There are 37 genes of the mitochondria, just 0.2 per cent of the total number of genes in the human genome, and they are inherited solely through the eggs of the mother.

Fewer than 100 families in Britain are thought to be considering mitochondrial transfer as a way of ensuring that their own biological children are free of the disorders. A few are actively seeking the treatment at Newcastle when the law allows it.

Asked whether it would be justifiable to permit the procedure to go ahead on compassionate grounds for affected families who are desperate to have children free of the disease, Professor Snyder said it should not be allowed until all the extra research is completed.

“I don’t think that would [be permissible]. There are alternative ways of preventing the passage of mitochondrial diseases to your offspring that are much less invasive and much more certain,” he said.

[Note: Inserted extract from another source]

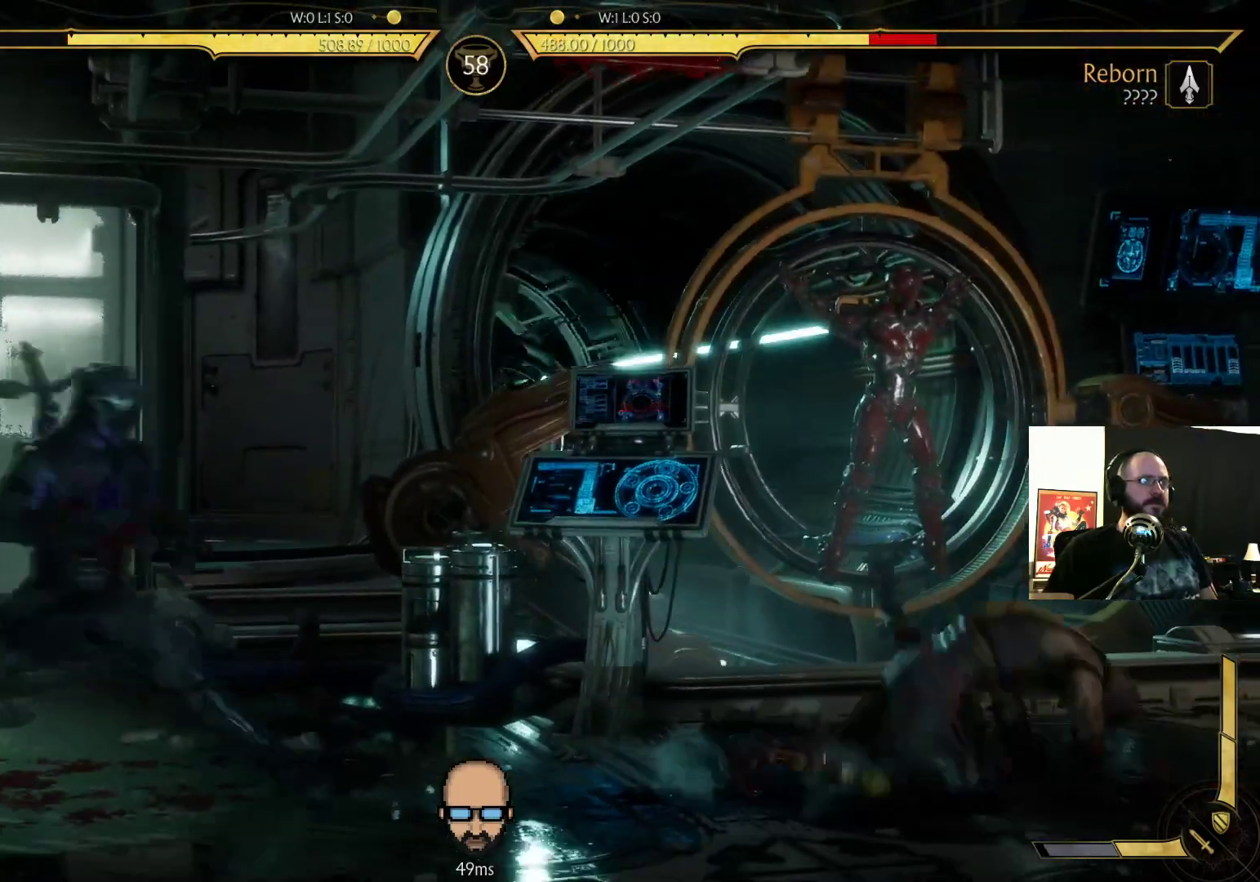
{"buttons": ["R2", "DPAD_DOWN", "DPAD_LEFT"], "events": [[133, "DPAD_RIGHT", "up"], [200, "DPAD_LEFT", "down"], [367, "R2", "down"], [400, "DPAD_DOWN", "down"]]}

“It must be remembered this is not a treatment. If it were a treatment, then certainly the barrier would be different, because these are terrible diseases and you want to make the lives of these children much better. This is a way of preventing the passage of diseases within a family and, quite frankly, there are other ways of doing that,” he said.

“There are other methods of assisted reproduction that can prevent transfer. One could use donor eggs and the father’s sperm and, yes, this would not be the eggs from the mum, so it would not be a genetic mum, but on the other hand it would not quite be adoption because it would involve a genetic component from one of the parents,” Professor Snyder explained.

“I think even if a family insisted that they needed to have this and couldn’t wait for the data to come out affirming safety and efficacy, I’m pretty certain that, in the US, if they were to go through the proper regulatory channels, that would not be granted,” he said.

One of the outstanding issues that need to be addressed is whether the transfer of the mitochondrial genes from one egg to another will interfere with the rest of the human genome in the chromosomes of the cell nucleus – which might cause unintended serious side effects for the children.

“Could you completely divorce the effects of mitochondrial DNA and nuclear DNA and any interaction that may be unanticipated? That was one of the areas of basic science that needed to be investigated. It has not been explored, certainly not in primates or mammals,” Professor Snyder said.

Mitochondria are passed on only through the maternal line so some scientists have suggested that only male IVF embryos should be implanted, to prevent potential damage to future generations

“We don’t know whether these changes will be passed to future generations. That’s one of the studies we need to look at. One of the questions raised is whether the initial studies should only be done in male offspring until the whole issue can be studied more,” Professor Snyder explained.

“One of the issues was that, if we were going to have clinical trials, should they be confined to male offspring? The consensus was probably not, but we have to have ways of looking at passages from generation to generation,” Professor Snyder added.